Wild cucumber, Marah fabacea, is also known as manroot because it develops massive tubers that can weigh as much as a man. Such tubers can supposedly weigh more than two hundred pounds, and some sources claim that they can weigh twice as much. That is a lot of storage.
Their thin leaves, slender vines, tiny flowers and fleshy fruit are not very substantial, and can not be very consumptive. They are quite watery, and leave minimal debris when cut and dried, or when they die back after frost.
So, why does wild cucumber store so much resources within their massive tubers? I have no idea. I realize that it is a survival technique, but this is major overkill. No winter is long enough to justify such extreme storage. No summer is dry enough. No wildlife is voracious enough. No forest fire burns the same place more than once in a season. Furthermore, no gardener is diligent enough.

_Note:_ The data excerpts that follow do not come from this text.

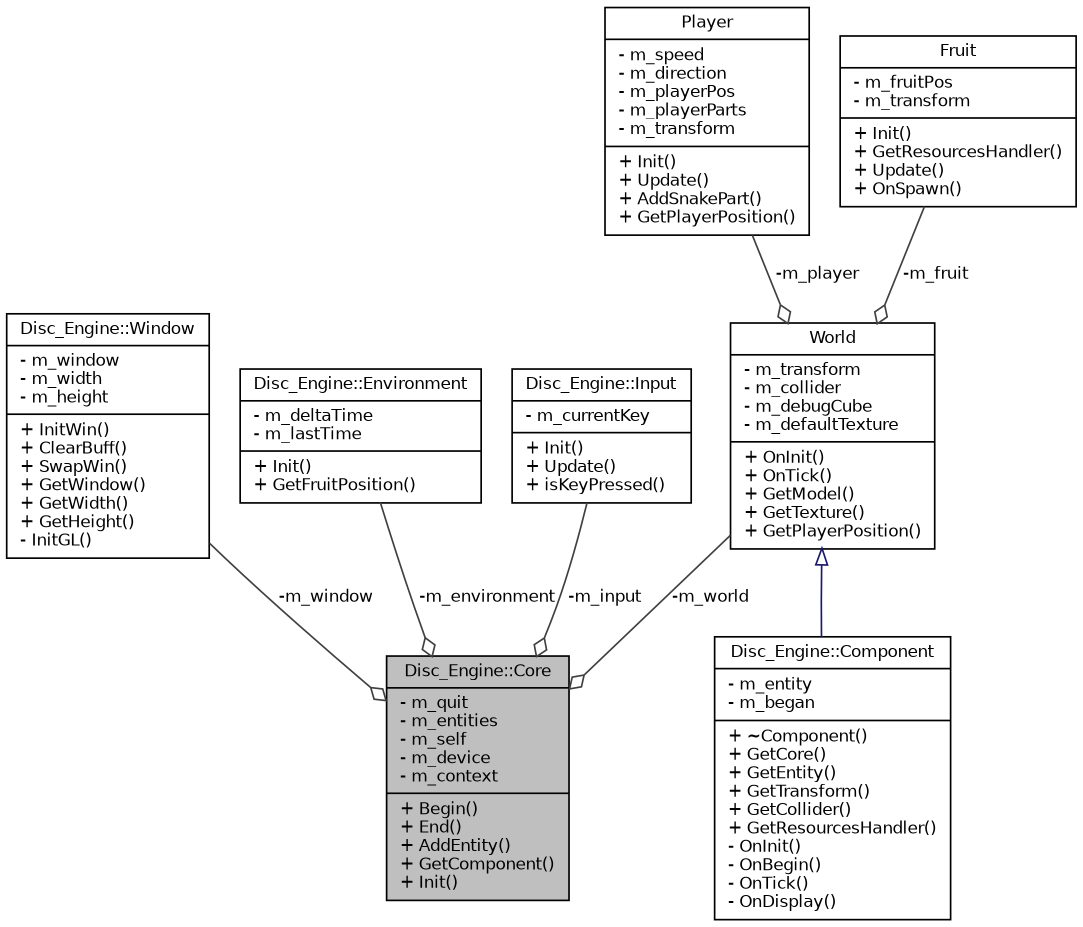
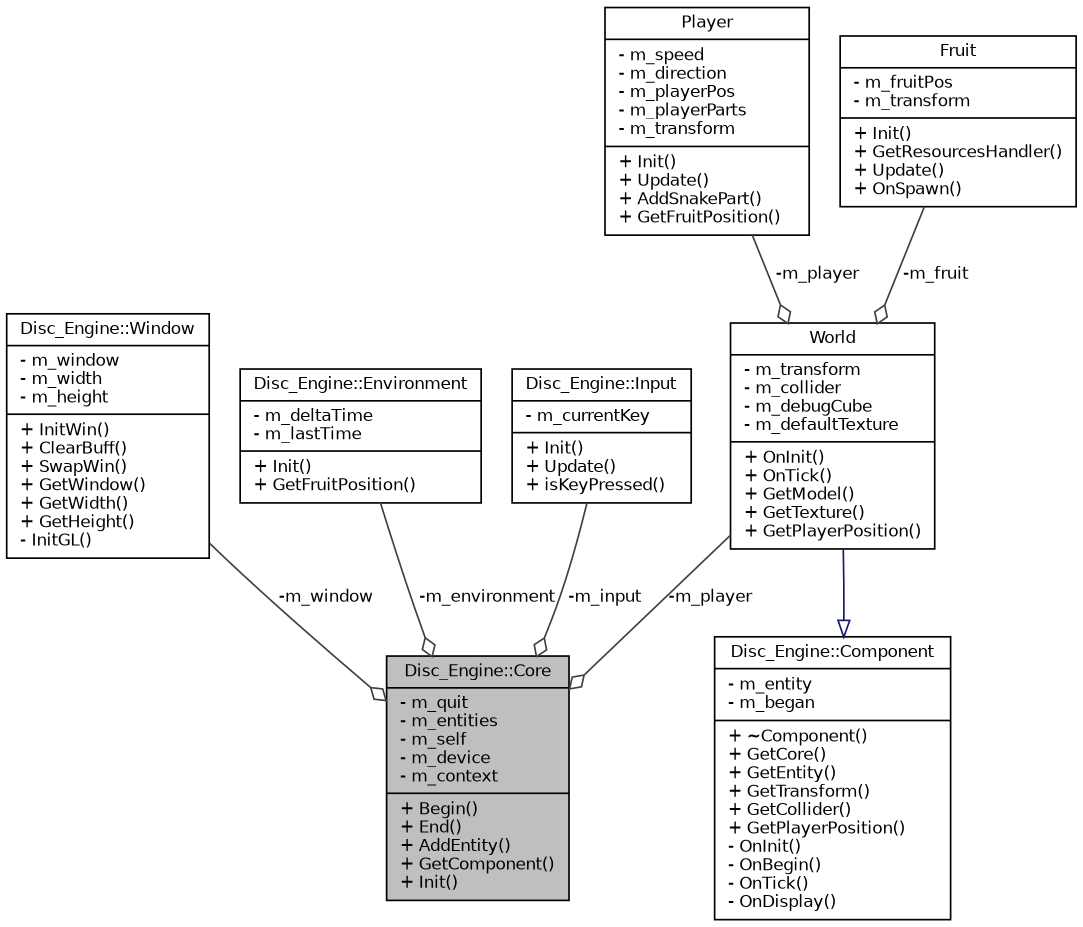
  digraph {
    node [color=black fillcolor=white fontname=Helvetica fontsize=10 shape=record style=filled]
    edge [arrowhead=odiamond color=grey25 fontname=Helvetica fontsize=10 labelfontname=Helvetica labelfontsize=10 style=solid]
    n1 [fillcolor=grey75 fontcolor=black height=0.2 label="{Disc_Engine::Core\n|- m_quit\l- m_entities\l- m_self\l- m_device\l- m_context\l|+ Begin()\l+ End()\l+ AddEntity()\l+ GetComponent()\l+ Init()\l}" width=0.4]
    n2 [height=0.2 label="{Disc_Engine::Window\n|- m_window\l- m_width\l- m_height\l|+ InitWin()\l+ ClearBuff()\l+ SwapWin()\l+ GetWindow()\l+ GetWidth()\l+ GetHeight()\l- InitGL()\l}" width=0.4]
    n3 [height=0.2 label="{Disc_Engine::Environment\n|- m_deltaTime\l- m_lastTime\l|+ Init()\l+ GetFruitPosition()\l}" width=0.4]
    n4 [height=0.2 label="{Disc_Engine::Input\n|- m_currentKey\l|+ Init()\l+ Update()\l+ isKeyPressed()\l}" width=0.4]
-   n5 [height=0.2 label="{Player\n|- m_speed\l- m_direction\l- m_playerPos\l- m_playerParts\l- m_transform\l|+ Init()\l+ Update()\l+ AddSnakePart()\l+ GetPlayerPosition()\l}" width=0.4]
+   n5 [height=0.2 label="{Player\n|- m_speed\l- m_direction\l- m_playerPos\l- m_playerParts\l- m_transform\l|+ Init()\l+ Update()\l+ AddSnakePart()\l+ GetFruitPosition()\l}" width=0.4]
    n6 [height=0.2 label="{World\n|- m_transform\l- m_collider\l- m_debugCube\l- m_defaultTexture\l|+ OnInit()\l+ OnTick()\l+ GetModel()\l+ GetTexture()\l+ GetPlayerPosition()\l}" width=0.4]
-   n7 [height=0.2 label="{Disc_Engine::Component\n|- m_entity\l- m_began\l|+ ~Component()\l+ GetCore()\l+ GetEntity()\l+ GetTransform()\l+ GetCollider()\l+ GetResourcesHandler()\l- OnInit()\l- OnBegin()\l- OnTick()\l- OnDisplay()\l}" width=0.4]
+   n7 [height=0.2 label="{Disc_Engine::Component\n|- m_entity\l- m_began\l|+ ~Component()\l+ GetCore()\l+ GetEntity()\l+ GetTransform()\l+ GetCollider()\l+ GetPlayerPosition()\l- OnInit()\l- OnBegin()\l- OnTick()\l- OnDisplay()\l}" width=0.4]
    n8 [height=0.2 label="{Fruit\n|- m_fruitPos\l- m_transform\l|+ Init()\l+ GetResourcesHandler()\l+ Update()\l+ OnSpawn()\l}" width=0.4]
    n2 -> n1 [label=" -m_window"]
    n3 -> n1 [label=" -m_environment"]
    n4 -> n1 [label=" -m_input"]
    n5 -> n6 [label=" -m_player"]
-   n6 -> n1 [label=" -m_world"]
-   n6 -> n7 [arrowtail=onormal color=midnightblue dir=back arrowhead=""]
+   n6 -> n1 [label=" -m_player"]
+   n7 -> n6 [arrowtail=onormal color=midnightblue dir=back arrowhead=""]
    n8 -> n6 [label=" -m_fruit"]
  }
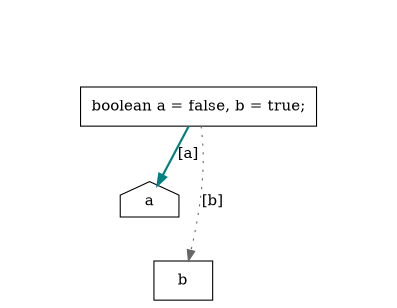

Seriously, these things are impossible to kill. The vines pull up quite easily, with no resistance. The tuber simply makes more. Secondary vines pull up as easily as the first. The tuber simply makes more. No matter how many times the vines get pulled up, the tuber simply makes more. It never exhausts its resources. Removal of the vines deprives it of its ability to accumulate more resources, or replenish what is used to generate the vines, but it has enough to generate vines for many years.
The only way to eliminate these weeds is to dig up their massive tubers, which are fortunately not very deep underground. Even then, the tubers do not die. This one sat around through last summer, and is still viable. I suppose that we should dispose of it with the trash, since we can not compost it.